Mr. Scott took the same view with Mr. Griffin. The accommodation of the paupers was abominable; and if there were only a hundred paupers there now he feared their number would be very much increases before the end of the winter. He was glad to see that many Yankee prisoners were being taken, but thought it the Council's duty first to see the comfort of the poor, who had no one else to look after their comfort. If the Surgeon General did not want the building the Council should put the poor into it.
Mr. Hill again spoke in favor of giving the building to the Yankee prisoners. There was no other house to be had, and it would never do to put the Yankees over on that unpleasant place, Belle Isle. But for this application of General Winder, he doubted whether the Council would have heard anything from the Overseers of the Poor. Mr. Hill then submitted a resolution to turn the Alms House over to General Winder for a prison.
Mr. Burr stated that the Council consented to let the Surgeon-General have the building only because of the benefits likely to accrue to our wounded from its peculiarly salubrious location; but if the Surgeon-General wanted it no longer, he was clear for the Council resuming possession of it for the poor of the city. He desired to aid the Confederate authorities in taking care of the Yankees, and to that end was willing the Yankees should have the houses at present occupied by the paupers.
General Winder said he would shortly have fourteen thousand prisoners to take care of in Richmond, and how he was to do it he was at a loss to know. He did not want this building for the comfort of the Yankees, but for their safe keeping. He did not propose to put the Yankees into the building, but to remove the inmates of Castle Thunder up there and put the Yankees into Castle Thunder.

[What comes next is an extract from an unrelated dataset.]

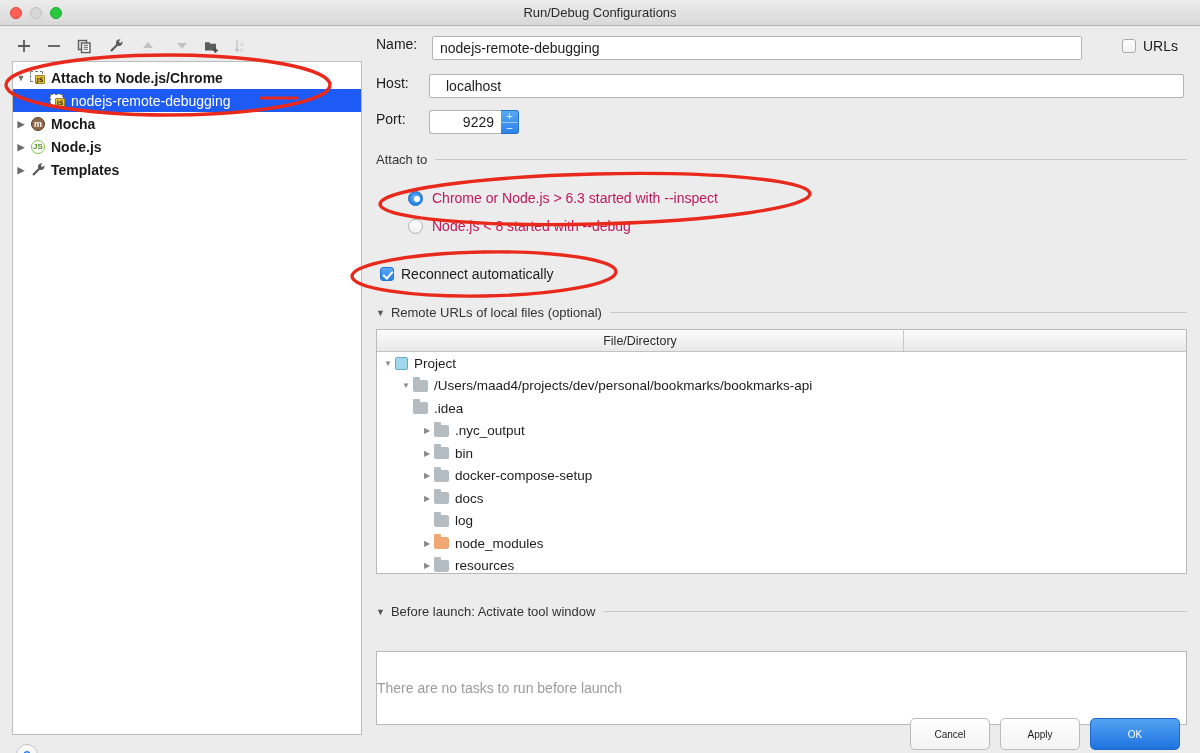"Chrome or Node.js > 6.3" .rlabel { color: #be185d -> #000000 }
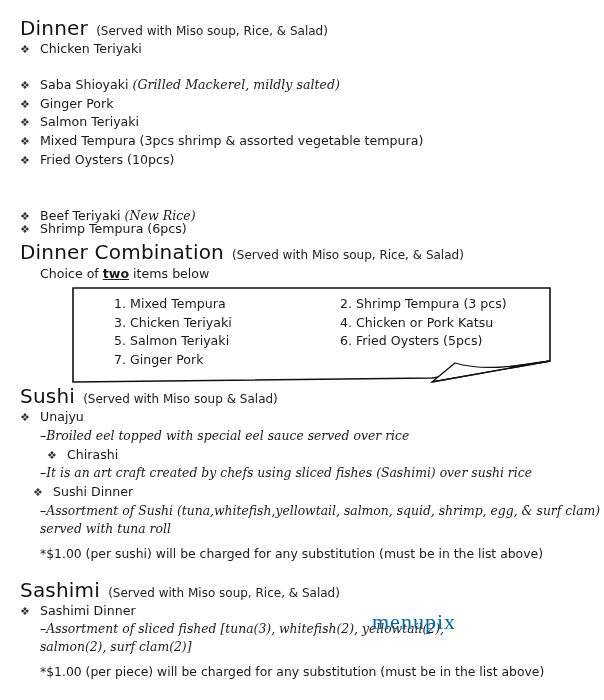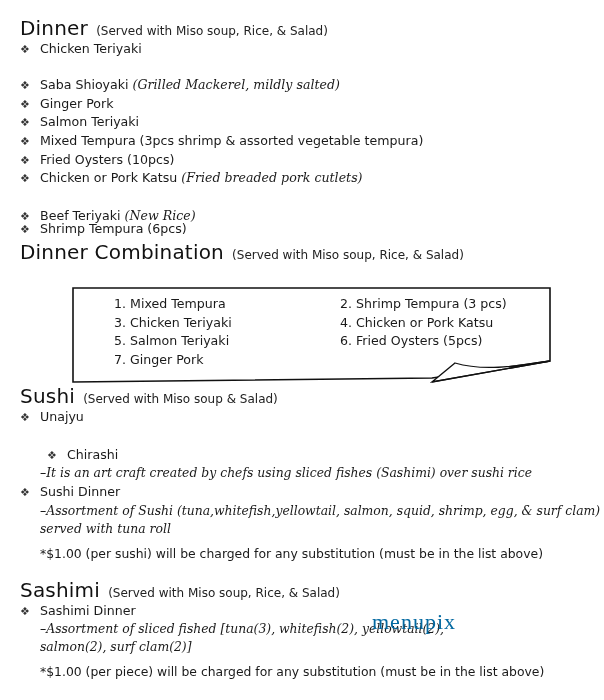"❖ Chicken or Pork Katsu" div.item { html: <div> <span>❖</span><span>Chicken or Pork Katsu</span> <span>(Fried breaded pork cutlets)</span> </div> -> none }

Mr. Hill again spoke. He was not in favour of making the poor so very comfortable. He desired to feed and take care of them, but did not approve of putting them into a palace. Besides, if General Winder did not occupy this building the Overseers of the Poor would not. All the buildings in the lower part of the city were occupied, and there was no other building which could be obtained.
The question being put, the resolution was rejected, Mr. Hill alone voting in favour of it.
[later in the same column]
RENT OF THE ALMS HOUSE.
Mr. Crutchfield offered a resolution instructing the City Engineer to inform the Surgeon-General that the yearly rent of the Alms House will be twelve, instead of seven, thousand dollars.
This gave rise to argument, of course, in which nearly all the members participated.
Finally, a substitute was adopted, instructing the committee on Alms House to endeavor to get said house from the Surgeon-General at once for the use of the poor of the city.